Nous attendons toujours la mise sur pied du comité national sur la violence basée sur le genre qui travaillera sous la tutelle du bureau du Premier ministre. Nous n’avons pas vu jusqu’ici de projets concrets et de programmes innovants introduits par le gouvernement pour combattre ou réduire la violence basée sur le genre.   
Gender Links a travaillé avec toutes les collectivités locales de Maurice pour faire en sorte qu’elles deviennent des Centres d’Excellence, en particulier avec les conseillers des villages qui sont connus pour être les meilleurs gardiens de la paix et l’ordre publics car ils sont proches de leur communauté. Les conseillers de villages connaissent chaque rue et chaque maison de leur village. Pourquoi ne pas travailler avec eux et leur donner les moyens et des finances pour qu’ils mettent en place des structures et s’assurent que leurs villages soient sûrs et dépourvus de prédateurs en quête de jeunes victimes ? Les conseillers ne seront que trop heureux de travailler de concert avec la police, les organisations non-gouvernementales et d’autres organisations.

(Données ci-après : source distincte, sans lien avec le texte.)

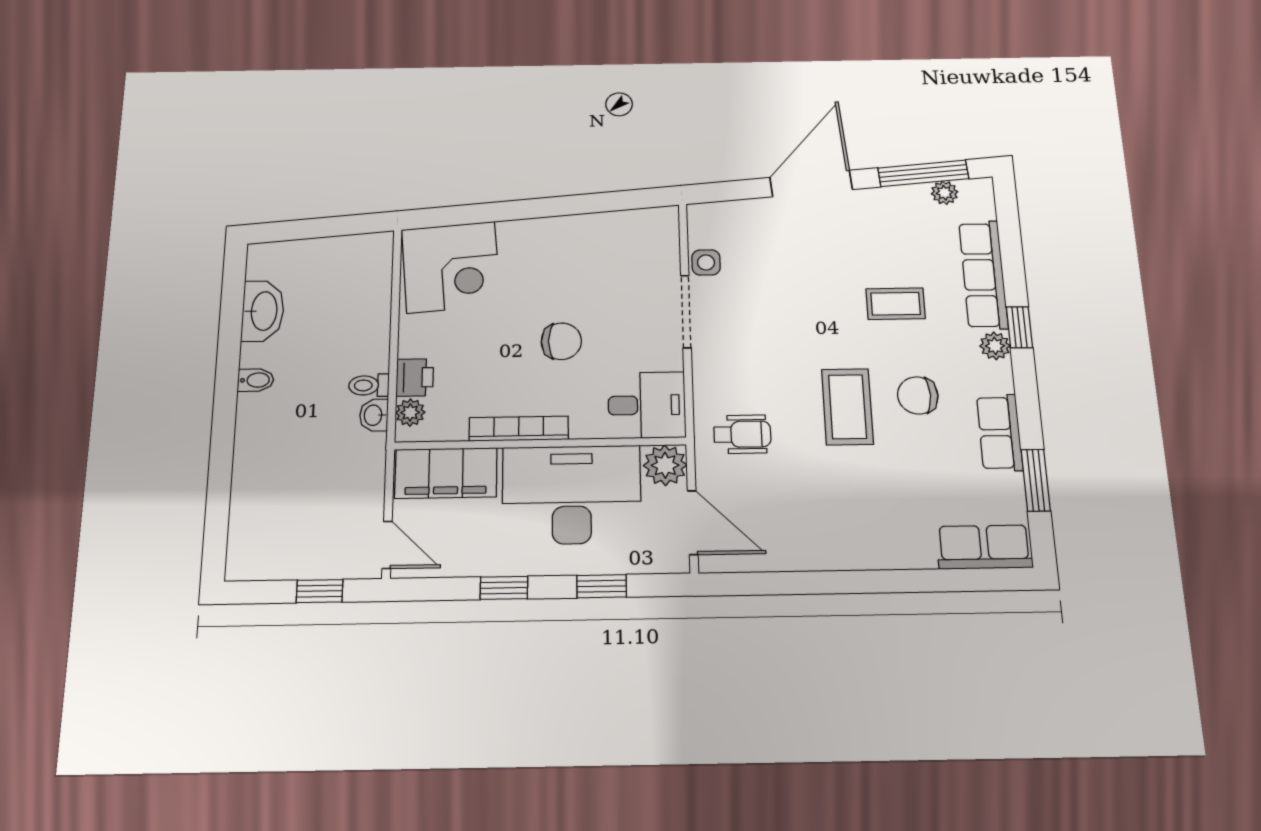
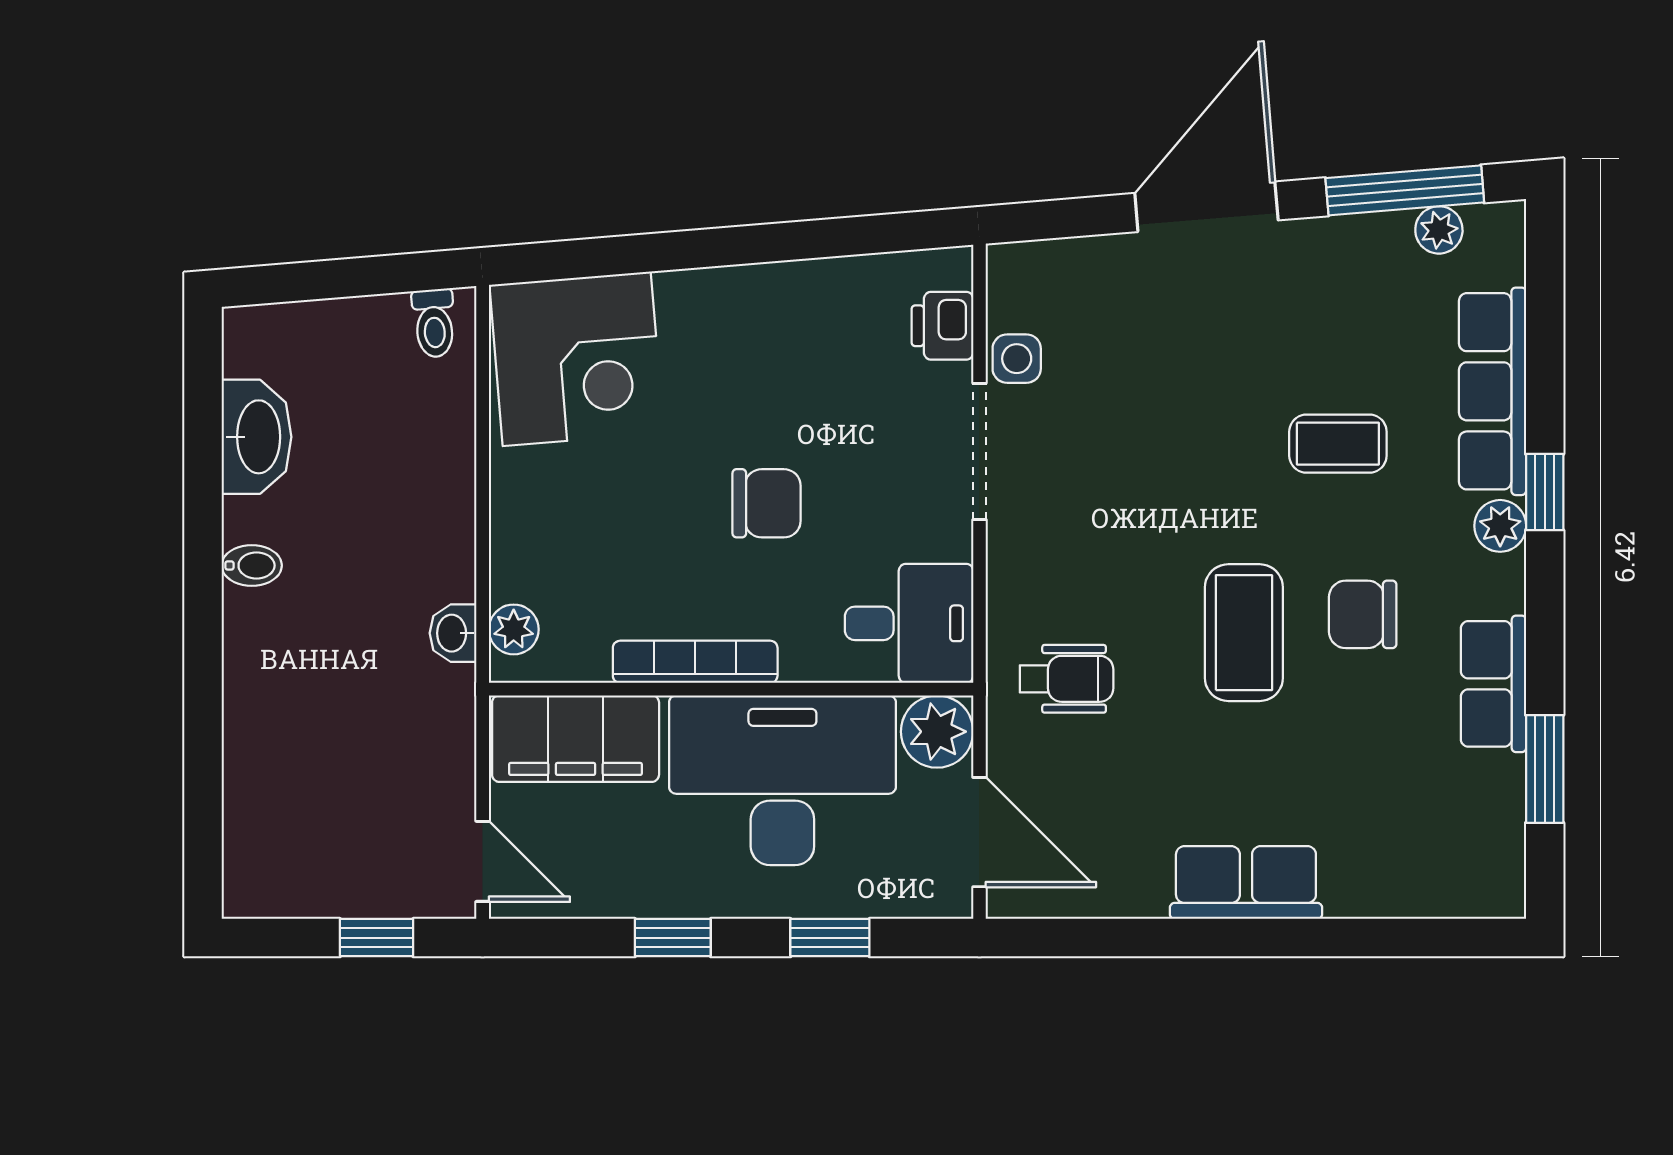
printer: (415, 377) -> (942, 326), moved, turned 180
toilet: (369, 385) -> (434, 323), moved, turned -95
row of seats: (984, 547) -> (1246, 883), moved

Chaque conseil devrait avoir une ligne verte et un bureau où les gens peuvent rapporter les cas. Avoir six Family Protection Bureaux est assurément insuffisant pour un pays où la violence sur les fillettes et les femmes est devenue épidémique.
Arrêtons de dire « Plus jamais ça ! » mais plutôt «Il est temps d’agir». Tirons la sonnette d’alarme à chaque fois que nous voyons et entendons des cas de violence basée sur le genre.
Loga Virahsawmy est l’ancienne directrice du bureau francophone de Gender Links. Elle siège toujours sur le conseil d’administration de cette organisation non gouvernementale de l’Afrique australe. Cet article fait partie du service d’informations de Gender Links qui apporte des perspectives nouvelles à l’actualité quotidienne.